Strengths of this study include the longitudinal population-based design and the use of the unique REP resources. Limitations include insufficient statistical power in some subgroup analyses, in particular, analyses examining the risk among patients who received systemic treatment. These results should be interpreted with caution. Data on stroke and intermittent claudication were not available. However, calibration coefficients were applied to recalibrate the FRS to the subset of CVD events in our population which we believe minimizes this weakness. Information regarding disease severity was not available. However, we used systemic therapy as a surrogate in order to, at least in part, account for this limitation. There was no comparison cohort without psoriasis to validate the FRS accuracy in our population. However, we have previously shown that FRS accurately predicted CVD events in Olmsted County residents without rheumatoid arthritis [22]. Considering a low prevalence (<1%) of rheumatoid arthritis, we believe this analysis validates the FRS in our community. Also, other investigators using cross-sectional data have demonstrated the utility of the FRS in psoriasis [12, 23]. Finally, the population of Olmsted County, Minnesota, is predominantly White; thus, results may not be generalizable to non-White subjects.
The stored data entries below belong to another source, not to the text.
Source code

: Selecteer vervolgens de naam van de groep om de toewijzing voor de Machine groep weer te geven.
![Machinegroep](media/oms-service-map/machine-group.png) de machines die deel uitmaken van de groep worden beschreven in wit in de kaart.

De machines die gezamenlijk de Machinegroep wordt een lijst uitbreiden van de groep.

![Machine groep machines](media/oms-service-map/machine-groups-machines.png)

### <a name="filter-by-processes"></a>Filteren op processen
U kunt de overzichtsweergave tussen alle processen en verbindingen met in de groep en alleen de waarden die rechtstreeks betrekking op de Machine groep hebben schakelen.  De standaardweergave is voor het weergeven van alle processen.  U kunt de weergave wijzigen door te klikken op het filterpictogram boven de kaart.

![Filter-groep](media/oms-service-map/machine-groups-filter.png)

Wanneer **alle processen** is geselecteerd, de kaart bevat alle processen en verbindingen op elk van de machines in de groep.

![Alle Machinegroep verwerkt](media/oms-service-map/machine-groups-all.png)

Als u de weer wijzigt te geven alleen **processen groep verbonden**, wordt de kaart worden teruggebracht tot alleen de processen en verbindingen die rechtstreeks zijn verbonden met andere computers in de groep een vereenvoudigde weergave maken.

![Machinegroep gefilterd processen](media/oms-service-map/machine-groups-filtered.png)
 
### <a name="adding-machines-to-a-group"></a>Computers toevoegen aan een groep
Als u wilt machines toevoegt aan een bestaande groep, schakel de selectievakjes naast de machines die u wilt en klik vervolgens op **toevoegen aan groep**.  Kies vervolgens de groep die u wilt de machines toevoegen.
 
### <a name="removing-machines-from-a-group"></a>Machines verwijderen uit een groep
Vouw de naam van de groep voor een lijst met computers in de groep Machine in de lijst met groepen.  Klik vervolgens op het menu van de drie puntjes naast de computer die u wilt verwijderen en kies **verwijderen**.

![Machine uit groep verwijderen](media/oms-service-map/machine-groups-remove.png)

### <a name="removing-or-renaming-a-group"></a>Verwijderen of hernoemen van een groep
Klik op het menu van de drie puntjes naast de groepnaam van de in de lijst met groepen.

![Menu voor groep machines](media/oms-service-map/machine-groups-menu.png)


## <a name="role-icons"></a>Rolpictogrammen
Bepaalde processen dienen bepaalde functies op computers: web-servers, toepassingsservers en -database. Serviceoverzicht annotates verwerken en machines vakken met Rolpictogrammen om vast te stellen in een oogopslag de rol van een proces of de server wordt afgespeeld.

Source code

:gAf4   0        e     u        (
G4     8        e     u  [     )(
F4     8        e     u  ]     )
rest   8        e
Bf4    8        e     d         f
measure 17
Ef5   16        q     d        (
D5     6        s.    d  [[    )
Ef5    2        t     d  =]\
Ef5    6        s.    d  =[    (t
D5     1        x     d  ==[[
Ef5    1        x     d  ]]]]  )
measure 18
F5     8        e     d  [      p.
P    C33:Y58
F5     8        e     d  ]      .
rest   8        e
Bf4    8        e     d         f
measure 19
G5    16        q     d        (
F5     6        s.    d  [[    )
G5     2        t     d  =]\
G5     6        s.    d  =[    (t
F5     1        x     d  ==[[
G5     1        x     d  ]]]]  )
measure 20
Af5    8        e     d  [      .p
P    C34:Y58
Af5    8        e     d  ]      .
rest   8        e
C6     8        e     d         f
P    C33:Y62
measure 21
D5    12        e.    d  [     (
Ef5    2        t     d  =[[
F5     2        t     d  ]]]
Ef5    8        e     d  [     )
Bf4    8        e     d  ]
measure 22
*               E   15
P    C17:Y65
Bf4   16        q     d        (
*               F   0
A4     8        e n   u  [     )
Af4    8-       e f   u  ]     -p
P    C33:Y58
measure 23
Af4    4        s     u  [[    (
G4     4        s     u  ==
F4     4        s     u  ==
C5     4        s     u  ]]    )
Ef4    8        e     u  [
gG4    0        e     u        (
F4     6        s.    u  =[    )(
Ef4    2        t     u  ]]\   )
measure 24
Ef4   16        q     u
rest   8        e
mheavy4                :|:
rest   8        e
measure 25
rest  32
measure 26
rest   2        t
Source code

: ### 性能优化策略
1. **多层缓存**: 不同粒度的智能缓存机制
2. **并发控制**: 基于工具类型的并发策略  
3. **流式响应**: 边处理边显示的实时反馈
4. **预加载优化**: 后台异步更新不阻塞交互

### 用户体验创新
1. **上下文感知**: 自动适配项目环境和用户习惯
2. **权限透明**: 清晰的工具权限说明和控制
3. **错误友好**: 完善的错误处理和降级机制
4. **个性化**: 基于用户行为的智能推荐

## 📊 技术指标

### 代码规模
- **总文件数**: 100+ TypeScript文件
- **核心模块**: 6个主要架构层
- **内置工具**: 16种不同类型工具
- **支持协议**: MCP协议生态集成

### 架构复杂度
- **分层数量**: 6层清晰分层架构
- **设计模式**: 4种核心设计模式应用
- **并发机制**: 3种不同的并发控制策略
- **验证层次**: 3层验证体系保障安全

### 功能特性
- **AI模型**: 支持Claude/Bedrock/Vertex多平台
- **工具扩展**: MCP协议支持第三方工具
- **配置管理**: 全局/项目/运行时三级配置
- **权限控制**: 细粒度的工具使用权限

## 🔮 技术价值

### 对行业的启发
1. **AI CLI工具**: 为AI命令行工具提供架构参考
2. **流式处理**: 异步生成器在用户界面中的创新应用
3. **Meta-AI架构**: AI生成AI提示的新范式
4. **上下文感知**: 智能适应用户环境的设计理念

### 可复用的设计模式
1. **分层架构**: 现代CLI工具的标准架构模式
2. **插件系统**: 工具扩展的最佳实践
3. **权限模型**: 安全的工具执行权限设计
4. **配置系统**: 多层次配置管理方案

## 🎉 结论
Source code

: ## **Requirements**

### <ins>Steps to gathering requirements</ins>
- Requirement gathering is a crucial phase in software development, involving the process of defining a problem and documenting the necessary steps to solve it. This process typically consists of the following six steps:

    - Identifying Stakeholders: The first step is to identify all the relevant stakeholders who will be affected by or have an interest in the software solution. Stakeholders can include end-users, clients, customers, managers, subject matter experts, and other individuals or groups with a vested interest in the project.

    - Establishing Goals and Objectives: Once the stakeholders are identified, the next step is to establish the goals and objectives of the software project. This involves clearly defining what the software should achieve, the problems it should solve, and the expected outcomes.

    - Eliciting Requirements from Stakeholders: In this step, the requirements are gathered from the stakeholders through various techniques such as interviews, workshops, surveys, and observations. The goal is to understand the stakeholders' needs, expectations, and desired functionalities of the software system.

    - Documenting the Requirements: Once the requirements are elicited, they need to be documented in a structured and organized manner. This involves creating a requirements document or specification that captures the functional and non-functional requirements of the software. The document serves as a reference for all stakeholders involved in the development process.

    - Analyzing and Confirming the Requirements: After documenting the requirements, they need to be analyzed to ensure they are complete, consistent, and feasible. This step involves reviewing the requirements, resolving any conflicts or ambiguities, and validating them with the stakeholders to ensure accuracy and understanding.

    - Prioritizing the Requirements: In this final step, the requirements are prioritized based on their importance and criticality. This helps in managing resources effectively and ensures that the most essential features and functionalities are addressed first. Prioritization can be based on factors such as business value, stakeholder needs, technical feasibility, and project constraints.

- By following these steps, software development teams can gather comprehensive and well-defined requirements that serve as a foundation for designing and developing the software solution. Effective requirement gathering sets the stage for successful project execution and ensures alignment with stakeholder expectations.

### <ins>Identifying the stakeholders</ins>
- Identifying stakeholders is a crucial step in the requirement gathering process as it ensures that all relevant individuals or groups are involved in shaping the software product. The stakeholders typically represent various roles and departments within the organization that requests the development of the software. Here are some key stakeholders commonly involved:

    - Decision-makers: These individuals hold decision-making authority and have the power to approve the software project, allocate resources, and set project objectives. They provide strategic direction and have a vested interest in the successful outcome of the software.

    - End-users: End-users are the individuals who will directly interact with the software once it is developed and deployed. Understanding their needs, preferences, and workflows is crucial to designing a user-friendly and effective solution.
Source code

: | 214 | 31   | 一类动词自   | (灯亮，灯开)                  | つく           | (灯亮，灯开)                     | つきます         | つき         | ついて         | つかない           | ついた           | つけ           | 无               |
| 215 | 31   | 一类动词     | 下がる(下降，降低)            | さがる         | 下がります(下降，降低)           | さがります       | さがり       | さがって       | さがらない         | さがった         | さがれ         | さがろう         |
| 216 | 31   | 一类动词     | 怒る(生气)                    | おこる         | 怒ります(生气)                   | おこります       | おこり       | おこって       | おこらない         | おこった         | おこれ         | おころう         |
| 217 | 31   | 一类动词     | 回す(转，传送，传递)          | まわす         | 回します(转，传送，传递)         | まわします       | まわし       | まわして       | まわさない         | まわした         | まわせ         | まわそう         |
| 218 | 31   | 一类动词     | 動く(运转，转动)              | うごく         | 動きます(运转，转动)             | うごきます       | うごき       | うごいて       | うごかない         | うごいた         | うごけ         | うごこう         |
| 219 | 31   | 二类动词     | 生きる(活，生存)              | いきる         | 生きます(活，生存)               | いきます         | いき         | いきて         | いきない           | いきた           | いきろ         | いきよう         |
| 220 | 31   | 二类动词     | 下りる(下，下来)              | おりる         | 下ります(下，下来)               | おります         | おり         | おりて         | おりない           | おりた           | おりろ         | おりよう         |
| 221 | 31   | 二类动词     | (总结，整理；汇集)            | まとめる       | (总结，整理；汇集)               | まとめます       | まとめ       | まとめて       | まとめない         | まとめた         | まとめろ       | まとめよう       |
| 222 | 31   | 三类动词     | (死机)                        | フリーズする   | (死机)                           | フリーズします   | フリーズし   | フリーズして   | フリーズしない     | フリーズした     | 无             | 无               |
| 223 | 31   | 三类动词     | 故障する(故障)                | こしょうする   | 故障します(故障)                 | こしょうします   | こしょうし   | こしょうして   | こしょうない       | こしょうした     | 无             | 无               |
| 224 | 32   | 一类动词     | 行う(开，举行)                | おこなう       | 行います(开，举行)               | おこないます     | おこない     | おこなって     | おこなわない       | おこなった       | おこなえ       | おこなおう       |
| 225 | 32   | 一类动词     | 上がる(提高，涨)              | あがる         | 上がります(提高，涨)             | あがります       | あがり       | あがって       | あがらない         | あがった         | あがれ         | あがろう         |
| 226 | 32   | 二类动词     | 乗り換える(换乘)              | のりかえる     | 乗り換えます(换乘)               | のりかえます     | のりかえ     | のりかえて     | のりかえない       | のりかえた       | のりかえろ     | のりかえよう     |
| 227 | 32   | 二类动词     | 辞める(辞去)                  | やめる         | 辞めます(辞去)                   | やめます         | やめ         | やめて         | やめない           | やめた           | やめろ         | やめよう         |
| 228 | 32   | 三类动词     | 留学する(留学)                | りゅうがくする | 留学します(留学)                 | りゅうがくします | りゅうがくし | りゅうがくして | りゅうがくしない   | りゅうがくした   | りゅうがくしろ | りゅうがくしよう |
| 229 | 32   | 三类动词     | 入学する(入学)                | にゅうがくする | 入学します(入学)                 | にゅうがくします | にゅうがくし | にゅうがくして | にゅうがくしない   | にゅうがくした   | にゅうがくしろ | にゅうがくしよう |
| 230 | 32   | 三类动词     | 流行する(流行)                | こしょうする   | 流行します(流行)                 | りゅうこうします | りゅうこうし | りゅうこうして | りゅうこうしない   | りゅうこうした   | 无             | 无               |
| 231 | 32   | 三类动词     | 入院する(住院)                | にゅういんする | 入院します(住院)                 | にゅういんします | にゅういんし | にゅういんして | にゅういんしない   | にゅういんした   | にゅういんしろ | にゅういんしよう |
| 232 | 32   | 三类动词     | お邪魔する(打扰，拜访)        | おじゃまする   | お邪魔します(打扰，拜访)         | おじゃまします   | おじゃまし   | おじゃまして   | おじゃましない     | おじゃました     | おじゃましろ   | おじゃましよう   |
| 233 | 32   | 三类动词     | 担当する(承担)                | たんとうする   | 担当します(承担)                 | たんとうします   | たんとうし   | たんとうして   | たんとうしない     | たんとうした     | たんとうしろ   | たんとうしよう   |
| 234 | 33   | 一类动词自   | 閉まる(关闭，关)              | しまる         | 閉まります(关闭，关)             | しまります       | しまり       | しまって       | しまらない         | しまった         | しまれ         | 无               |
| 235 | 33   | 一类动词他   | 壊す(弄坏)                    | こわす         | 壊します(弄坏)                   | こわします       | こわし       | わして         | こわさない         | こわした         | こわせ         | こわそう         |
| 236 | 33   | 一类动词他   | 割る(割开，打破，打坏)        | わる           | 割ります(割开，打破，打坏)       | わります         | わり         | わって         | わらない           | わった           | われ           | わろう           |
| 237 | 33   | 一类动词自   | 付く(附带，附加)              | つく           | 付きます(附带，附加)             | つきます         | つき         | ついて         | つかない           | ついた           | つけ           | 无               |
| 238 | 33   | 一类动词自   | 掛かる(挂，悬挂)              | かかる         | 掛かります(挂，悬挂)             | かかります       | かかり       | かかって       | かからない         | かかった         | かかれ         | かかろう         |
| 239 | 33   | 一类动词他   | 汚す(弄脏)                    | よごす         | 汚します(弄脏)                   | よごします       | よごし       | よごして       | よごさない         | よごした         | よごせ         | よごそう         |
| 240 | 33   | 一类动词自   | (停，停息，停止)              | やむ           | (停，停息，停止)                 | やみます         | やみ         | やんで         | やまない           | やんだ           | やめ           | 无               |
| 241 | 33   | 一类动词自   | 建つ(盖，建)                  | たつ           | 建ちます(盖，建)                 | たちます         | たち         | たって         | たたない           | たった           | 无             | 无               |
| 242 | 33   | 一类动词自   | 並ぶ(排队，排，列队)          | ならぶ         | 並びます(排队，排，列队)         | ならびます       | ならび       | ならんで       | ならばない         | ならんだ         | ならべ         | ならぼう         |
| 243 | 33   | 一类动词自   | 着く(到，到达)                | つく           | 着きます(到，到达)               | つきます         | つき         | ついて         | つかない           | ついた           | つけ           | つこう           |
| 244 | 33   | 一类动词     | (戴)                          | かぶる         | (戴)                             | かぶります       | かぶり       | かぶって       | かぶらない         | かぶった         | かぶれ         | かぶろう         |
In conclusion, the FRS reasonably estimates CVD risk in both men and women as well as in younger (<60 years) and older (≥60 years) patients with psoriasis and can be used in risk stratification in psoriasis without any further adjustment. Psoriasis did not appear to be an independent risk factor for CVD in our study. More studies are needed to better understand the nature of CVD in psoriasis and to develop effective strategies for CVD prevention in patients with psoriasis.


This work was partially funded by a grant from Pfizer and was made possible by a grant from Amgen/Wyeth and by the Rochester Epidemiology Project (R01 AG034676 from the National Institute on Aging).